→ **TEXT PASSAGE**
CXLOYALTY, INC. v. MARITZ HOLDINGS INC.

Before Prost, Lourie, and Hughes. Appeal from the Patent Trial and Appeal Board.

Summary: A claim implementing an abstract idea using conventional techniques is patent ineligible.

CxLoyalty petitioned for covered business method (“CBM”) review of claims of Maritz’s patent relating to a computerized system that permits a customer of a loyalty program to redeem loyalty points for rewards offered by vendors without the need for human interaction.

The Board concluded that the original claims were patent ineligible but that Maritz’s proposed substitute claims were patent eligible. At step one of the two-step framework for evaluating patent eligibility, the Board determined that the original and substitute claims were directed toward “facilitating, or brokering, a commercial transaction” between “a purchaser using a first form of value (i.e., a rewards program participant using points in whole or in part) and a seller transacting in a second form of value (i.e., a vendor system which transacts purchases in currency,” which the Board concluded was a “fundamental economic practice long prevailing in commerce” and, therefore, an abstract idea. At step two, the Board concluded that the original claims were patent ineligible because they merely recited “generic and conventional computer components . . . and functionality for carrying out” the abstract idea but that the substitute claims were patent eligible because, based primarily on Maritz’s expert’s testimony, they contained an inventive concept.

→ **SUPPLIED DATA**
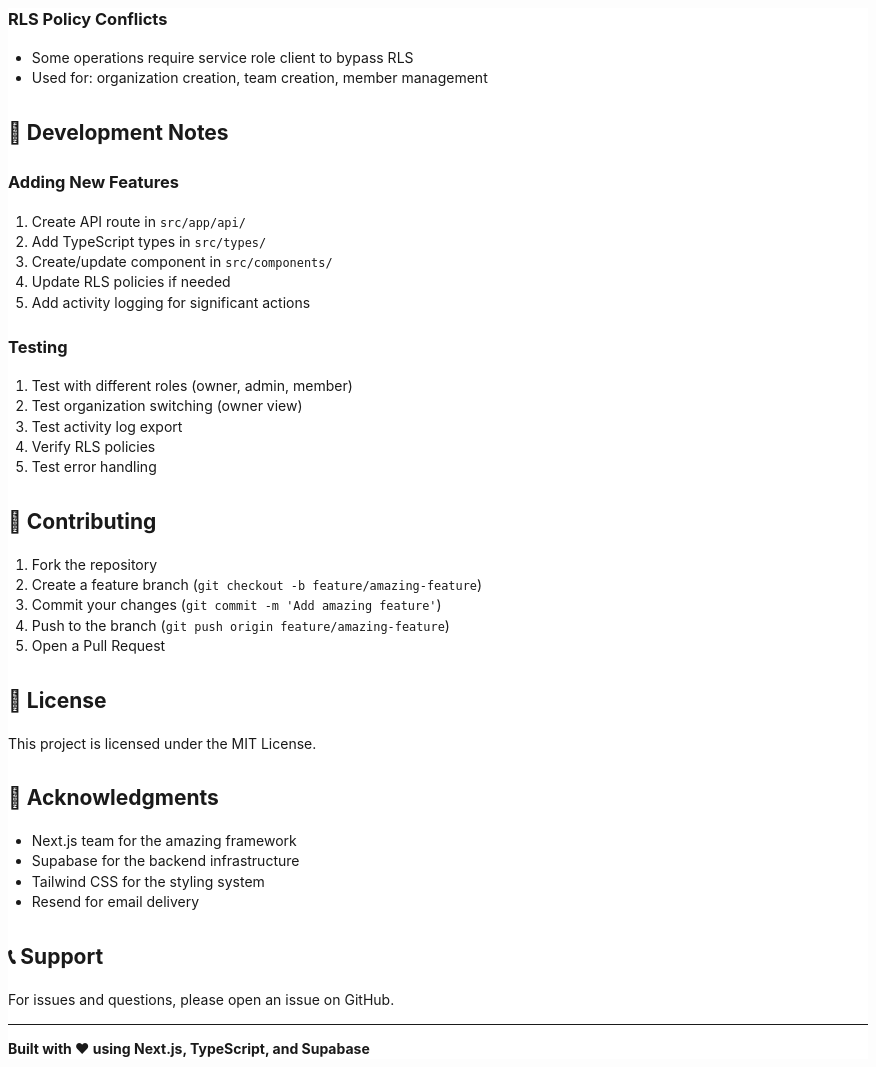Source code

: ### RLS Policy Conflicts
- Some operations require service role client to bypass RLS
- Used for: organization creation, team creation, member management

## 📝 Development Notes

### Adding New Features
1. Create API route in `src/app/api/`
2. Add TypeScript types in `src/types/`
3. Create/update component in `src/components/`
4. Update RLS policies if needed
5. Add activity logging for significant actions

### Testing
1. Test with different roles (owner, admin, member)
2. Test organization switching (owner view)
3. Test activity log export
4. Verify RLS policies
5. Test error handling

## 🤝 Contributing

1. Fork the repository
2. Create a feature branch (`git checkout -b feature/amazing-feature`)
3. Commit your changes (`git commit -m 'Add amazing feature'`)
4. Push to the branch (`git push origin feature/amazing-feature`)
5. Open a Pull Request

## 📄 License

This project is licensed under the MIT License.

## 🙏 Acknowledgments

- Next.js team for the amazing framework
- Supabase for the backend infrastructure
- Tailwind CSS for the styling system
- Resend for email delivery

## 📞 Support

For issues and questions, please open an issue on GitHub.

---

**Built with ❤️ using Next.js, TypeScript, and Supabase**
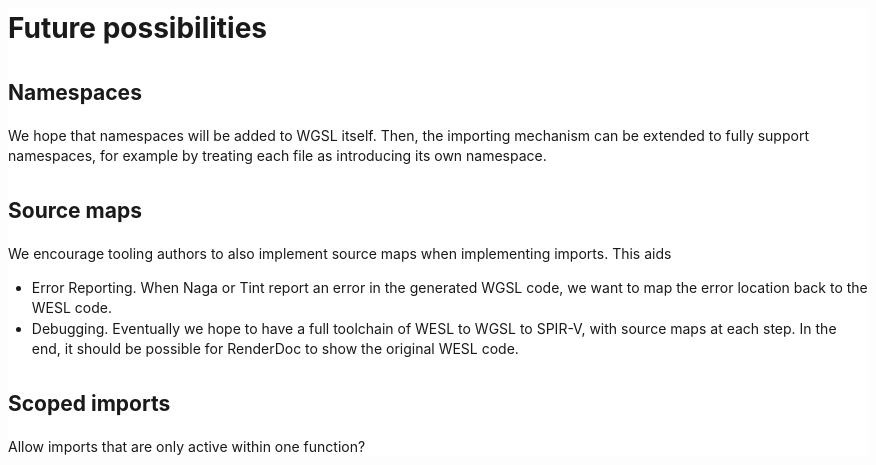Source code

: # Future possibilities

## Namespaces
We hope that namespaces will be added to WGSL itself. Then, the importing mechanism can be extended to fully support namespaces, for example by treating each file as introducing its own namespace.

## Source maps
We encourage tooling authors to also implement source maps when implementing imports. This aids

* Error Reporting. When Naga or Tint report an error in the generated WGSL code, we want to map the error location back to the WESL code.
* Debugging. Eventually we hope to have a full toolchain of WESL to WGSL to SPIR-V, with source maps at each step. In the end, it should be possible for RenderDoc to show the original WESL code.

## Scoped imports
Allow imports that are only active within one function?
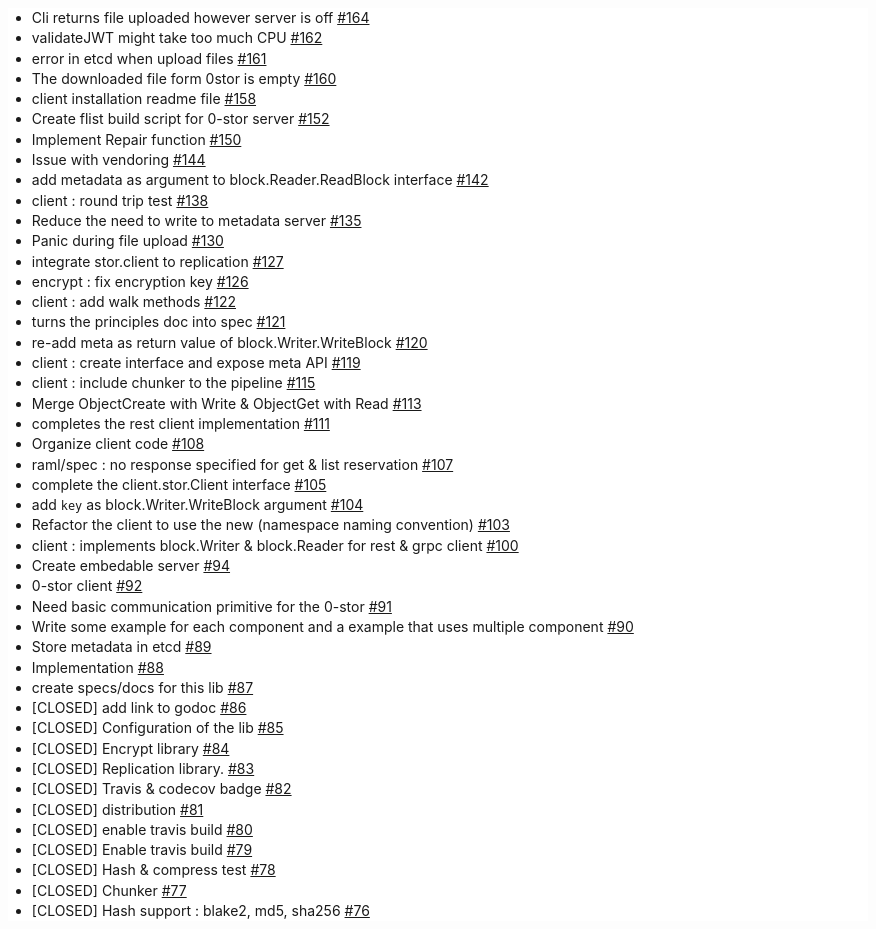 - Cli returns file uploaded however server is off [\#164](https://github.com/threefoldtech/0-stor/issues/164)
- validateJWT might take too much CPU [\#162](https://github.com/threefoldtech/0-stor/issues/162)
- error in etcd when upload files [\#161](https://github.com/threefoldtech/0-stor/issues/161)
- The downloaded file form 0stor is empty  [\#160](https://github.com/threefoldtech/0-stor/issues/160)
- client installation readme file  [\#158](https://github.com/threefoldtech/0-stor/issues/158)
- Create flist build script for 0-stor server [\#152](https://github.com/threefoldtech/0-stor/issues/152)
- Implement Repair function [\#150](https://github.com/threefoldtech/0-stor/issues/150)
- Issue with vendoring [\#144](https://github.com/threefoldtech/0-stor/issues/144)
- add metadata as argument to block.Reader.ReadBlock interface [\#142](https://github.com/threefoldtech/0-stor/issues/142)
- client : round trip test [\#138](https://github.com/threefoldtech/0-stor/issues/138)
- Reduce the need to write to metadata server [\#135](https://github.com/threefoldtech/0-stor/issues/135)
- Panic during file upload [\#130](https://github.com/threefoldtech/0-stor/issues/130)
- integrate stor.client to replication [\#127](https://github.com/threefoldtech/0-stor/issues/127)
- encrypt : fix encryption key [\#126](https://github.com/threefoldtech/0-stor/issues/126)
- client : add walk methods [\#122](https://github.com/threefoldtech/0-stor/issues/122)
- turns the principles doc into spec [\#121](https://github.com/threefoldtech/0-stor/issues/121)
- re-add meta as return value of block.Writer.WriteBlock [\#120](https://github.com/threefoldtech/0-stor/issues/120)
- client : create interface and expose meta API [\#119](https://github.com/threefoldtech/0-stor/issues/119)
- client : include chunker to the pipeline [\#115](https://github.com/threefoldtech/0-stor/issues/115)
- Merge ObjectCreate with Write & ObjectGet with Read [\#113](https://github.com/threefoldtech/0-stor/issues/113)
- completes the rest client implementation [\#111](https://github.com/threefoldtech/0-stor/issues/111)
- Organize client code [\#108](https://github.com/threefoldtech/0-stor/issues/108)
- raml/spec : no response specified for get & list reservation [\#107](https://github.com/threefoldtech/0-stor/issues/107)
- complete the client.stor.Client interface [\#105](https://github.com/threefoldtech/0-stor/issues/105)
- add `key` as  block.Writer.WriteBlock argument [\#104](https://github.com/threefoldtech/0-stor/issues/104)
- Refactor the client to use the new \(namespace naming convention\) [\#103](https://github.com/threefoldtech/0-stor/issues/103)
- client : implements block.Writer & block.Reader for rest & grpc client [\#100](https://github.com/threefoldtech/0-stor/issues/100)
- Create embedable server [\#94](https://github.com/threefoldtech/0-stor/issues/94)
- 0-stor client [\#92](https://github.com/threefoldtech/0-stor/issues/92)
- Need basic communication primitive for the 0-stor [\#91](https://github.com/threefoldtech/0-stor/issues/91)
- Write some example for each component and a example that uses multiple component [\#90](https://github.com/threefoldtech/0-stor/issues/90)
- Store metadata in etcd [\#89](https://github.com/threefoldtech/0-stor/issues/89)
- Implementation [\#88](https://github.com/threefoldtech/0-stor/issues/88)
- create specs/docs for this lib [\#87](https://github.com/threefoldtech/0-stor/issues/87)
- \[CLOSED\] add link to godoc [\#86](https://github.com/threefoldtech/0-stor/issues/86)
- \[CLOSED\] Configuration of the lib [\#85](https://github.com/threefoldtech/0-stor/issues/85)
- \[CLOSED\] Encrypt library [\#84](https://github.com/threefoldtech/0-stor/issues/84)
- \[CLOSED\] Replication library. [\#83](https://github.com/threefoldtech/0-stor/issues/83)
- \[CLOSED\] Travis &  codecov badge [\#82](https://github.com/threefoldtech/0-stor/issues/82)
- \[CLOSED\]  distribution [\#81](https://github.com/threefoldtech/0-stor/issues/81)
- \[CLOSED\] enable travis build [\#80](https://github.com/threefoldtech/0-stor/issues/80)
- \[CLOSED\] Enable travis build [\#79](https://github.com/threefoldtech/0-stor/issues/79)
- \[CLOSED\] Hash & compress test [\#78](https://github.com/threefoldtech/0-stor/issues/78)
- \[CLOSED\] Chunker [\#77](https://github.com/threefoldtech/0-stor/issues/77)
- \[CLOSED\] Hash support : blake2, md5, sha256 [\#76](https://github.com/threefoldtech/0-stor/issues/76)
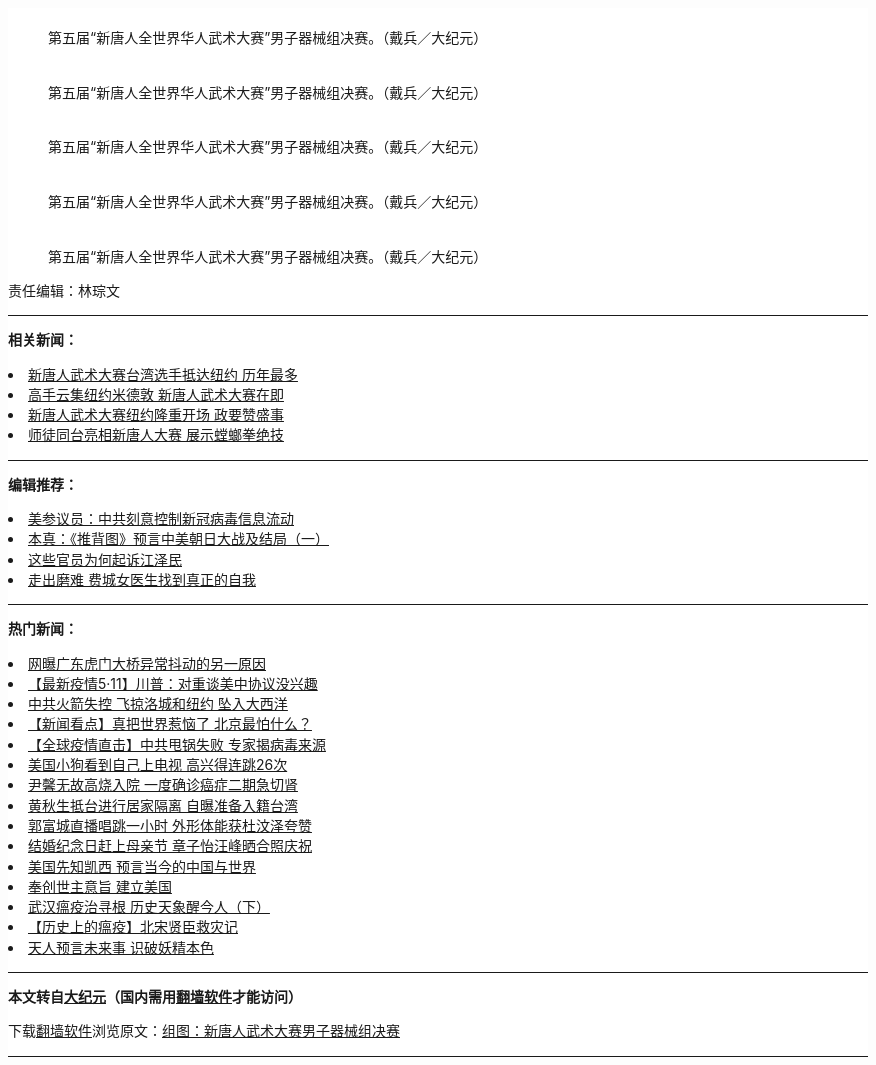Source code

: <figure id="attachment_8315189" style="width: 450px" class="wp-caption aligncenter"><ahref="https://i.epochtimes.com/assets/uploads/2016/09/1609181639321973.jpg"><img class=" wp-image-8315189" title="" src="https://i.epochtimes.com/assets/uploads/2016/09/1609181639321973-600x400.jpg" alt="" width="450" b="300" /></a><figcaption class="wp-caption-text">第五届“新唐人全世界华人武术大赛”男子器械组决赛。（戴兵／大纪元）</figcaption></figure>
<figure id="attachment_8315190" style="width: 450px" class="wp-caption aligncenter"><ahref="https://i.epochtimes.com/assets/uploads/2016/09/1609181639381973.jpg"><img class=" wp-image-8315190" title="" src="https://i.epochtimes.com/assets/uploads/2016/09/1609181639381973-600x400.jpg" alt="" width="450" b="300" /></a><figcaption class="wp-caption-text">第五届“新唐人全世界华人武术大赛”男子器械组决赛。（戴兵／大纪元）</figcaption></figure>
<figure id="attachment_8314600" style="width: 450px" class="wp-caption aligncenter"><ahref="https://i.epochtimes.com/assets/uploads/2016/09/1609181641251973.jpg"><img class=" wp-image-8314600" title="" src="https://i.epochtimes.com/assets/uploads/2016/09/1609181641251973-600x400.jpg" alt="" width="450" b="300" /></a><figcaption class="wp-caption-text">第五届“新唐人全世界华人武术大赛”男子器械组决赛。（戴兵／大纪元）</figcaption></figure>
<figure id="attachment_8314598" style="width: 450px" class="wp-caption aligncenter"><ahref="https://i.epochtimes.com/assets/uploads/2016/09/1609181641361973.jpg"><img class=" wp-image-8314598" title="" src="https://i.epochtimes.com/assets/uploads/2016/09/1609181641361973-600x400.jpg" alt="" width="450" b="300" /></a><figcaption class="wp-caption-text">第五届“新唐人全世界华人武术大赛”男子器械组决赛。（戴兵／大纪元）</figcaption></figure>
<figure id="attachment_8314596" style="width: 450px" class="wp-caption aligncenter"><ahref="https://i.epochtimes.com/assets/uploads/2016/09/1609181641471973.jpg"><img class=" wp-image-8314596" title="" src="https://i.epochtimes.com/assets/uploads/2016/09/1609181641471973-600x400.jpg" alt="" width="450" b="300" /></a><figcaption class="wp-caption-text">第五届“新唐人全世界华人武术大赛”男子器械组决赛。（戴兵／大纪元）</figcaption></figure>
<p>责任编辑：林琮文</p>
	
<hr>


<strong>相关新闻：</strong>
<li><a href="/gb/16/9/17/n8308512.md#1">新唐人武术大赛台湾选手抵达纽约 历年最多</a></li>
<li><a href="/gb/16/9/17/n8308537.md#1">高手云集纽约米德敦 新唐人武术大赛在即</a></li>
<li><a href="/gb/16/9/17/n8310205.md#1">新唐人武术大赛纽约隆重开场 政要赞盛事</a></li>
<li><a href="/gb/16/9/17/n8310238.md#1">师徒同台亮相新唐人大赛 展示螳螂拳绝技</a></li>
<hr>


<strong>编辑推荐：</strong>
<li><a href="/gb/20/2/22/n11887949.md#1">美参议员：中共刻意控制新冠病毒信息流动</a></li>
<li><a href="/gb/18/5/23/n10420942.md#1" target="_blank">本真：《推背图》预言中美朝日大战及结局（一）</a></li><li><a href="/gb/18/8/28/n10672014.md?dfh#1" target="_blank">这些官员为何起诉江泽民</a></li><li><a href="/gb/18/11/5/n10830342.md#1" target="_blank">走出磨难 费城女医生找到真正的自我</a></li>
<hr>

<strong>热门新闻：</strong>
<li><a href="/gb/20/5/10/n12097232.md#1">网曝广东虎门大桥异常抖动的另一原因</a></li>
<li><a href="/gb/20/5/10/n12096347.md#1">【最新疫情5·11】川普：对重谈美中协议没兴趣</a></li>
<li><a href="/gb/20/5/11/n12099864.md#1">中共火箭失控 飞掠洛城和纽约 坠入大西洋</a></li>
<li><a href="/gb/20/5/11/n12099999.md#1">【新闻看点】真把世界惹恼了 北京最怕什么？</a></li>
<li><a href="/gb/20/5/10/n12097108.md#1">【全球疫情直击】中共甩锅失败 专家揭病毒来源</a></li>
<li><a href="/gb/20/5/10/n12096663.md#1">美国小狗看到自己上电视 高兴得连跳26次</a></li>
<li><a href="/gb/20/5/11/n12098060.md#1">尹馨无故高烧入院 一度确诊癌症二期急切肾</a></li>
<li><a href="/gb/20/5/12/n12100709.md#1">黄秋生抵台进行居家隔离 自曝准备入籍台湾</a></li>
<li><a href="/gb/20/5/9/n12095835.md#1">郭富城直播唱跳一小时 外形体能获杜汶泽夸赞</a></li>
<li><a href="/gb/20/5/10/n12097513.md#1">结婚纪念日赶上母亲节 章子怡汪峰晒合照庆祝</a></li>
<li><a href="/gb/20/5/8/n12092756.md#1">美国先知凯西  预言当今的中国与世界</a></li>
<li><a href="/gb/20/3/26/n11977962.md#1">奉创世主意旨  建立美国</a></li>
<li><a href="/gb/20/5/9/n12095021.md#1">武汉瘟疫治寻根 历史天象醒今人（下）</a></li>
<li><a href="/gb/20/5/5/n12085551.md#1">【历史上的瘟疫】北宋贤臣救灾记</a></li>
<li><a href="/gb/20/4/6/n12007049.md#1">天人预言未来事  识破妖精本色</a></li>
<hr>

<strong>本文转自<a href="https://www.epochtimes.com">大纪元</a>（国内需用<a href="https://github.com/bannedbook/fanqiang/wiki">翻墙软件</a>才能访问）</strong><p>下载<a href="https://github.com/bannedbook/fanqiang/wiki">翻墙软件</a>浏览原文：<a href="https://www.epochtimes.com/gb/16/9/19/n8315045.htm">组图：新唐人武术大赛男子器械组决赛</a></p><hr>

→ **REQUIRED ACTION 1**
Reproduce everything in the CxLoyalty v. Maritz case summary from "Summary: A claim" down to "for human interaction.".
→ **REQUIRED ACTION 2**
Answer these questions using the CxLoyalty v. Maritz case summary:
(a) Which judges heard the appeal?
(b) What kind of review did CxLoyalty petition for?
(c) Primarily on whose testimony did the Board base its finding that the substitute claims contained an inventive concept?
→ **REQUIRED ACTION 3**
Continue the CxLoyalty v. Maritz case summary from its final sentence.
The entries above were taken from a source separate from the case summary.

→ **EXPECTED ANSWER 1**
Summary: A claim implementing an abstract idea using conventional techniques is patent ineligible.

CxLoyalty petitioned for covered business method (“CBM”) review of claims of Maritz’s patent relating to a computerized system that permits a customer of a loyalty program to redeem loyalty points for rewards offered by vendors without the need for human interaction.

→ **EXPECTED ANSWER 2**
(a) Prost, Lourie, and Hughes.
(b) Covered business method ("CBM") review.
(c) Maritz's expert.

→ **EXPECTED ANSWER 3**
On appeal, the Federal Circuit concluded that both the original and substitute claims were directed to patent ineligible subject matter. At step one, the Federal Circuit agreed with the Board, concluding that because the original and substitute claims were directed to transfers of information relating to a longstanding commercial practice, the claims were directed to an abstract idea. At step two, the Federal Circuit determined that the original and substitute claims were directed toward nothing more than applying the foregoing abstract idea using techniques, whether considered individually or as an ordered combination, that were well understood, routine, and conventional. Maritz argued that its expert’s testimony established that the invention was a technological solution to a technological problem. The Federal Circuit disagreed, reasoning that the expert testimony was conclusory and that the purported solved technological problem of connecting the loyalty awards system with those of third-party vendors while keeping the overall nature of the transaction hidden was not a technological problem requiring a solution that improved the performance of the computer system itself. Moreover, the claims did not recite a solution to the problem Maritz identified. Accordingly, the Federal Circuit affirmed the Board’s determination that the original claims were patent ineligible and reversed the Board’s determination that the substitute claims were patent eligible.